Information given section start
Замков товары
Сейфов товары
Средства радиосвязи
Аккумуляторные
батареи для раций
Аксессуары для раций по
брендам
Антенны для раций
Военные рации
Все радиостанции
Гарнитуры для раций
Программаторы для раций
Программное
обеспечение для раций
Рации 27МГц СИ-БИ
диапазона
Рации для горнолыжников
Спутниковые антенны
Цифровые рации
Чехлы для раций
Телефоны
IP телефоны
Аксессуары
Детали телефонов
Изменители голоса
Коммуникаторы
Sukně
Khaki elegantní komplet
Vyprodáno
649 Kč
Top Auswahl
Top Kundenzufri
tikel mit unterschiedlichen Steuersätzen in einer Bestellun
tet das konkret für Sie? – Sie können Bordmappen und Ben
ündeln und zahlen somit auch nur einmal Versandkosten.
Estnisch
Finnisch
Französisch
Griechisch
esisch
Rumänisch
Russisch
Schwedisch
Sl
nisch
Information given section end
• **The problem**: Write out the material above exactly, leaving out no line.

• **Output of the exercise**:
Замков товары
Сейфов товары
Средства радиосвязи
Аккумуляторные
батареи для раций
Аксессуары для раций по
брендам
Антенны для раций
Военные рации
Все радиостанции
Гарнитуры для раций
Программаторы для раций
Программное
обеспечение для раций
Рации 27МГц СИ-БИ
диапазона
Рации для горнолыжников
Спутниковые антенны
Цифровые рации
Чехлы для раций
Телефоны
IP телефоны
Аксессуары
Детали телефонов
Изменители голоса
Коммуникаторы
Sukně
Khaki elegantní komplet
Vyprodáno
649 Kč
Top Auswahl
Top Kundenzufri
tikel mit unterschiedlichen Steuersätzen in einer Bestellun
tet das konkret für Sie? – Sie können Bordmappen und Ben
ündeln und zahlen somit auch nur einmal Versandkosten.
Estnisch
Finnisch
Französisch
Griechisch
esisch
Rumänisch
Russisch
Schwedisch
Sl
nisch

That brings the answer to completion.